Michel Heisert, chef de service de la maternité-gynécologie à l'hôpital de Hyères
Vers moins d'accompagnement ?
Michel Heisert s’inquiète aussi que l’accompagnement et l’écoute proposés aux jeunes mères dans les plus petites structures ne soit plus une priorité si les fusions ont lieu.
"On aura beau dire qu’il y aura plus de monde et donc qu’on pourra faire de l’accompagnement, je demande à voir. Dans une maternité de niveau 3, quand on a des patientes en pré-éclampsie (ndlr : une maladie de la grossesse qui résulte d’un dysfonctionnement du placenta) ou en hémorragie, on ne va pas aller voir celle pour qui tout va bien !"
On nous dit que ça ne sera pas des usines à bébés. J’ai travaillé assez longtemps pour savoir qu’il peut se passer plein de choses entre les vœux pieux et la réalité.
Michel Heisert, chef de service maternité-gynécologie à l'hôpital de Hyères
Augmenter le nombre de soignants plutôt que fusionner
D’après lui, la solution la plus adaptée serait donc d’augmenter le nombre de soignants dans les petites maternités, plutôt que les fusionner avec les grandes. Et pour cela, le recours aux médecins étrangers pourrait être une possibilité. "On a beaucoup de médecins étrangers en France, qui ont de l’expérience, détaille-t-il. On ne partirait pas de zéro."

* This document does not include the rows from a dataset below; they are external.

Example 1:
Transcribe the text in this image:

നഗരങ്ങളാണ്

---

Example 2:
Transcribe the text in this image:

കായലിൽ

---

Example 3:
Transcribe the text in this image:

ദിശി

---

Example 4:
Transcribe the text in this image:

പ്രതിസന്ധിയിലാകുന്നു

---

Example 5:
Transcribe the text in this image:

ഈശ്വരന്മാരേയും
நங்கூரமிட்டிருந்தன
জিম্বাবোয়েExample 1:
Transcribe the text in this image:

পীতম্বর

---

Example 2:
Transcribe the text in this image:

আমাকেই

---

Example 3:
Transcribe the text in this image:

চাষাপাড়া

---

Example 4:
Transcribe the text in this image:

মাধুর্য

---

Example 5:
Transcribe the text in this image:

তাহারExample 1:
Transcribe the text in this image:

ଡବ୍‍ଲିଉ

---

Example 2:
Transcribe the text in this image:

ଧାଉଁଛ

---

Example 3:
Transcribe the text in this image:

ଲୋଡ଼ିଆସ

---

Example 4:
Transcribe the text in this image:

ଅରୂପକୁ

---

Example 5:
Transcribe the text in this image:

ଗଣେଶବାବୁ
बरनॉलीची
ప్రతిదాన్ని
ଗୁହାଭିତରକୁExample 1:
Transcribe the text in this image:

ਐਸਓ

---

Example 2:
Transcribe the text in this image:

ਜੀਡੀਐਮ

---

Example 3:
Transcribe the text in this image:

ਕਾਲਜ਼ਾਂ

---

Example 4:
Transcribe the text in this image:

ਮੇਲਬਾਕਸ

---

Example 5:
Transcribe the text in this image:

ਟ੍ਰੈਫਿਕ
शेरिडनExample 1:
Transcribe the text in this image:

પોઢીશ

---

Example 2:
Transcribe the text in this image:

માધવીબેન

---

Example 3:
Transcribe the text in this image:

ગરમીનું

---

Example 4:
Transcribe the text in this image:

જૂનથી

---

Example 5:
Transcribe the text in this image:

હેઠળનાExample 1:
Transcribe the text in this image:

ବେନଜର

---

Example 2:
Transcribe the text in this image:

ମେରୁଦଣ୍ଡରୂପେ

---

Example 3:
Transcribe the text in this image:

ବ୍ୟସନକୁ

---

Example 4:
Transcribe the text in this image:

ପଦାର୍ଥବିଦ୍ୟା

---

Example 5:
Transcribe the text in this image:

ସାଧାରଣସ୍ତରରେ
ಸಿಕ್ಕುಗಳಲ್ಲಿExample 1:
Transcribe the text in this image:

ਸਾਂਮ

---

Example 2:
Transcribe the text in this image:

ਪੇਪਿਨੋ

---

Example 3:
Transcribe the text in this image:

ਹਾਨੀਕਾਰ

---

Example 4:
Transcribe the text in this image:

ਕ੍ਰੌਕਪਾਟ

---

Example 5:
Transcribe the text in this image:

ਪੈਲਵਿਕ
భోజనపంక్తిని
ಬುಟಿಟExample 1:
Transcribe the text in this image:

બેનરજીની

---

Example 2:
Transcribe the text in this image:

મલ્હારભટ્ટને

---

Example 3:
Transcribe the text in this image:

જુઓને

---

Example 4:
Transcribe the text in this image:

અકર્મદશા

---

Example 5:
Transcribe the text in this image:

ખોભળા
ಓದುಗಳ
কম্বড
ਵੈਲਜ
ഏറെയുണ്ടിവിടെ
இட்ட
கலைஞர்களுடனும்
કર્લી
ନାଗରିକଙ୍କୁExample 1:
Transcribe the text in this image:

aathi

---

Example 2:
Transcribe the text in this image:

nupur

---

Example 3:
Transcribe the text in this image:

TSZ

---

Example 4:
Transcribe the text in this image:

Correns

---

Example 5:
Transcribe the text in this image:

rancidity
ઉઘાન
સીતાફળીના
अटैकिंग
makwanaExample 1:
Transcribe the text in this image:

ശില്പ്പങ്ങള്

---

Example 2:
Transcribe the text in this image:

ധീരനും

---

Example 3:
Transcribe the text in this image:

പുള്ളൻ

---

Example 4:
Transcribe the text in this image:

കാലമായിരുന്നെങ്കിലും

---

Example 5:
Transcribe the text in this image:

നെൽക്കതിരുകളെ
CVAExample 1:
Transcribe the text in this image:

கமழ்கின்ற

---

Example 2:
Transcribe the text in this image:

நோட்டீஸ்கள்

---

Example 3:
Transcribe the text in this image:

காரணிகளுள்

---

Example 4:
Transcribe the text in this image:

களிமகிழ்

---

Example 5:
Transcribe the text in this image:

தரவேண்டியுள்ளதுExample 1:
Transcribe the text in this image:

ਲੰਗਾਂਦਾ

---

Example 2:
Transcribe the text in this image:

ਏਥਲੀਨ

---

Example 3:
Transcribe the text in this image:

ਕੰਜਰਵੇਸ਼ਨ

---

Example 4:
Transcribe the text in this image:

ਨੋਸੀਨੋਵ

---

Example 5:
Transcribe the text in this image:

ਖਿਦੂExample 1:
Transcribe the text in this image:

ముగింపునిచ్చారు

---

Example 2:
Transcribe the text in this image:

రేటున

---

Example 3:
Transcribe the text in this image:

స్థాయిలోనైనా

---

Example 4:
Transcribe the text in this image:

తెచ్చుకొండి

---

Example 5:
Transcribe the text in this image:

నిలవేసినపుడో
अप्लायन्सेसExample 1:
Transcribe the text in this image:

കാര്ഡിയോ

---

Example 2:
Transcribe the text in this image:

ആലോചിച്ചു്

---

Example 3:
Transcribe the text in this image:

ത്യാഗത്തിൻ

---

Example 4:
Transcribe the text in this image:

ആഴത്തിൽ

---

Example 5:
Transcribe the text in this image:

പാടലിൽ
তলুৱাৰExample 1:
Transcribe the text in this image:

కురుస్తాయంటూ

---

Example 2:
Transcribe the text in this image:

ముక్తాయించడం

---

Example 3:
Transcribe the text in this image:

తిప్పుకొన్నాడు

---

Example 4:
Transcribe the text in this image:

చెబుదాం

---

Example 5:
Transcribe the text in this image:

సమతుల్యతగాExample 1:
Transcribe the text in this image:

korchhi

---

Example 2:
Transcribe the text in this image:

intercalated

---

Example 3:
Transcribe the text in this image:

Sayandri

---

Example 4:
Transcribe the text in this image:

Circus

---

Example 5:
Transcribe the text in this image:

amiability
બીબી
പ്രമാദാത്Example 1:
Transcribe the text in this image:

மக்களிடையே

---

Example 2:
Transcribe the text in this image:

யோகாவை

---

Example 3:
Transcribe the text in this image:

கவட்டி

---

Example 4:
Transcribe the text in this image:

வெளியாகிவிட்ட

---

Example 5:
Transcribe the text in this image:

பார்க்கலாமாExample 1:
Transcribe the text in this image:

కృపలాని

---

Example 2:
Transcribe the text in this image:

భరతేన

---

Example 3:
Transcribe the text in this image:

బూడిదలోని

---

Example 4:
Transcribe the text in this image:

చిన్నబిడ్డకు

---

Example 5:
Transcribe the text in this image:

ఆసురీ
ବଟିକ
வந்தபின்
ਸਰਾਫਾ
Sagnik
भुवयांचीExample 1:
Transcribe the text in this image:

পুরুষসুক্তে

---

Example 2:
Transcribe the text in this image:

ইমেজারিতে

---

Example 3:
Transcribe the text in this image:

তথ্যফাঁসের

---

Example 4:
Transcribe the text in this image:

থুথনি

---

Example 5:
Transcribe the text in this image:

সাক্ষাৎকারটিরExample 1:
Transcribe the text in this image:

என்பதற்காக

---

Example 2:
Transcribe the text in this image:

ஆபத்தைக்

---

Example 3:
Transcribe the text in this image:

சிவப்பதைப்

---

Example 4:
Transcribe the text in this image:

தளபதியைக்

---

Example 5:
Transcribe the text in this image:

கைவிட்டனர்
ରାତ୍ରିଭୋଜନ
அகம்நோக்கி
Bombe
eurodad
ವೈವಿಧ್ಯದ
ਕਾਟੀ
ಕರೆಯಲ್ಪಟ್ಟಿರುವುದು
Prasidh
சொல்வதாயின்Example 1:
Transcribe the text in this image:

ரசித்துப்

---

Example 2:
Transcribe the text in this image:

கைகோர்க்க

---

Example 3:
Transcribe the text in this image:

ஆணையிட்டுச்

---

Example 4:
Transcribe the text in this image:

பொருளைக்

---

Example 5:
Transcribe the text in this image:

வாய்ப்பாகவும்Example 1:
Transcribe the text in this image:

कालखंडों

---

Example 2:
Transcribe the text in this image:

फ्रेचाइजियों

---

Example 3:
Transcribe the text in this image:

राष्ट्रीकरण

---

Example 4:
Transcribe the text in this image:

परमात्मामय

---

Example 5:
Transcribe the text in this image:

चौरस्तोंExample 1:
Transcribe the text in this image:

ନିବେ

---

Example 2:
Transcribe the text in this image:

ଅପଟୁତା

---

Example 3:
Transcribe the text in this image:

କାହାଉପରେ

Mais le rapport Ville est pour lui l’occasion de questionner plus largement notre système de santé. "La vraie question, c’est comment on veut soigner les gens ? explique-t-il. Est-ce qu’on veut des maternités très techniques ou des lieux avec davantage de proximité avec les mères et les enfants, mais pour lesquelles dans ce cas il faut plus de moyens ?"
Un modèle entier à revoir, avec les femmes
Aurélie Rochette, la sage-femme libérale et présidente de l’URPS PACA, va même plus loin. Et estime qu’il faut revoir tout notre modèle autour des naissances, fondé sur une contradiction selon elle : "on a de grosses maternités qui sont des pôles de technicité, et de petites maternités de niveau un, alors que la majorité des accouchements et des grossesses se passent bien."
D’après l’enquête nationale périnatale de 2021, 7.8 % des nourrissons nés cette année-là ont eu besoin de gestes de réanimation à la naissance.
À l’heure où les violences obstétriques sont dénoncées, miser sur le tout médical et la technicité n’est pas adaptée à ce que veulent les femmes.
Il faut impliquer les patientes. Ce n’est pas parce qu’elles sont enceintes qu’elles ne sont pas en capacité de faire des choix.
Aurélie Rochette, sage-femme libérale et présidente de l'URPS PACA
En 2021, 702 000 naissances ont été déclarées en France.